Mais ce n’est pas le jour pour parler de ça ! Parlons d’amour, pas de frontières. Pourtant, il s’agit d’une bonne occasion de nous souvenir des implications profondes de l’affirmation « ce qui est personnel est politique » et de nous demander jusqu’où va notre pensée amoureuse critique. Une bonne occasion pour tester la force et la portée de notre déconstruction de la monogamie et de l’amour romantique . Quel sens cela a-t-il au-delà de nos vies privées, pour que nous soyons en train de mettre en jeu notre cœur et nos sentiments afin de construire de nouvelles manières de vivre nos relations.

La pensée monogame

La monogamie, ce n’est pas que des chiffres, ce n’est pas qu’une quantité. Ce qui nous fait croire ça, c’est une erreur anthropologique, euro- et androcentrée, qui définit la monogamie par une quantité (deux personnes), en opposition à d’autres formes de relations (la non-monogamie, c’est plus de deux personnes — à moins qu’il ne s’agisse de musulmans et là, elle a un autre nom, et personnellement, je trouve ça moche).

Dans cette Obsession du nombre, nous perdons de vue que la monogamie, ce n’est pas une pratique, mais un cadre de référence, un cadre monogame, ainsi qu’une forme de pensée : la pensée monogame, qui opère, certes, dans la sphère privée mais également dans la construction groupale. Une pensée monogame qui gère les amours et qui gère les frontières.

De toute la constellation d’idées qui font partie de la pensée monogame, il y en a deux qui se réfèrent aussi bien à l’immense difficulté d’avoir des relations sexo-affectives multiples, qu’à la maltraitance que nous sommes en train de faire subir, en tant que société, à ce que nous définissons comme de l’altérité notamment, aux personnes réfugiées et migrantes : la peur (la terreur) de perdre et le réflexe défensif de l’exclusion.

### Extraits des items:

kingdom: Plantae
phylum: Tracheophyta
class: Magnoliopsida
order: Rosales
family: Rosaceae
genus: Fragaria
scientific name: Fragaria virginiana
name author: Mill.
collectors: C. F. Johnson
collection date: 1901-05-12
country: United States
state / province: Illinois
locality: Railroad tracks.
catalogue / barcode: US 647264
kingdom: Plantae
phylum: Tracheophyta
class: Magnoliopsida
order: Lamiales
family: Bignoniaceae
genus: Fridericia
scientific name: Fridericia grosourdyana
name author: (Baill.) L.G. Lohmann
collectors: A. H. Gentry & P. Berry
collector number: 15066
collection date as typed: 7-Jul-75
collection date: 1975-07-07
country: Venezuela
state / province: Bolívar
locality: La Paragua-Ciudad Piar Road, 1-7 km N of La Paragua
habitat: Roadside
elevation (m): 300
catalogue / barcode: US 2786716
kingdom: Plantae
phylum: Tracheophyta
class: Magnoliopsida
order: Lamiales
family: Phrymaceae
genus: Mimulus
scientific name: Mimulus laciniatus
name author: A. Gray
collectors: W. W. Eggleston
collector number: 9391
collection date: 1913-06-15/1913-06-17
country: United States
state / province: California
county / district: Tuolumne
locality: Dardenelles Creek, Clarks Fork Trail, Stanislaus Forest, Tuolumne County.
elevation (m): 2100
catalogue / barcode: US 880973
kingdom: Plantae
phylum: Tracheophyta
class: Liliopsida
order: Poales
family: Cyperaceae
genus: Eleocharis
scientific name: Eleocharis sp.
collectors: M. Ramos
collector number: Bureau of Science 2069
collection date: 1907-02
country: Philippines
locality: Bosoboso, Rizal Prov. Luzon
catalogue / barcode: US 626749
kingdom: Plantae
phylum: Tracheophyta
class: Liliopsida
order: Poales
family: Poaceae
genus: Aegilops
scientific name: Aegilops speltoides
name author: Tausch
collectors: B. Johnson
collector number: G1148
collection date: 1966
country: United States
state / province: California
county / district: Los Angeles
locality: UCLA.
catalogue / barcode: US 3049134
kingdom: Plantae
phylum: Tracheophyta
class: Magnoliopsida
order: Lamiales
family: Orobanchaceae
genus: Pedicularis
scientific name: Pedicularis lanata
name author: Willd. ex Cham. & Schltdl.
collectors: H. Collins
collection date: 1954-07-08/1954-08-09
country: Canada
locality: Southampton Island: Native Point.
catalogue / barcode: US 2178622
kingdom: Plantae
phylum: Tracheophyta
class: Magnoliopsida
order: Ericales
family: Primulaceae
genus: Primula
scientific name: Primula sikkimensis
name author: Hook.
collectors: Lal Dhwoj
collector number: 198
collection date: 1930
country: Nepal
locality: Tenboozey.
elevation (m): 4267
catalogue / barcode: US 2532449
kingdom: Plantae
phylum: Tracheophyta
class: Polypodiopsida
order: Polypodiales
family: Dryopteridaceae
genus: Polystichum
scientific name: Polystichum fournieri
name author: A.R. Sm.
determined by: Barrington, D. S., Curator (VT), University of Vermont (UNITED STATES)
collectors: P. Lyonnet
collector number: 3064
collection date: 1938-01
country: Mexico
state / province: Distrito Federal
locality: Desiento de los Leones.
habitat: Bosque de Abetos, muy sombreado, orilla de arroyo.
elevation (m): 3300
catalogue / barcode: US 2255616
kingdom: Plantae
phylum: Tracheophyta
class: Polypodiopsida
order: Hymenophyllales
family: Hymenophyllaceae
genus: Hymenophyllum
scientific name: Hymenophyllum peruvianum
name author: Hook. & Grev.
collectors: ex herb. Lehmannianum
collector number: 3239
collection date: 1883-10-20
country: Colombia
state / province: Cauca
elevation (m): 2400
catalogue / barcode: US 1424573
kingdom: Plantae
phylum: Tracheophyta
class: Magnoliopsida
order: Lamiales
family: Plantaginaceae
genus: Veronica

### Consigne de l'exercice:
Citez mot pour mot le passage de l'extrait sur la pensée monogame qui s'ouvre sur les mots contenant « Dans cette Obsession » et se clôt sur « défensif de l’exclusion. ». Les items sont tirés d'une autre source.

### Corrigé:
Dans cette Obsession du nombre, nous perdons de vue que la monogamie, ce n’est pas une pratique, mais un cadre de référence, un cadre monogame, ainsi qu’une forme de pensée : la pensée monogame, qui opère, certes, dans la sphère privée mais également dans la construction groupale. Une pensée monogame qui gère les amours et qui gère les frontières.

De toute la constellation d’idées qui font partie de la pensée monogame, il y en a deux qui se réfèrent aussi bien à l’immense difficulté d’avoir des relations sexo-affectives multiples, qu’à la maltraitance que nous sommes en train de faire subir, en tant que société, à ce que nous définissons comme de l’altérité notamment, aux personnes réfugiées et migrantes : la peur (la terreur) de perdre et le réflexe défensif de l’exclusion.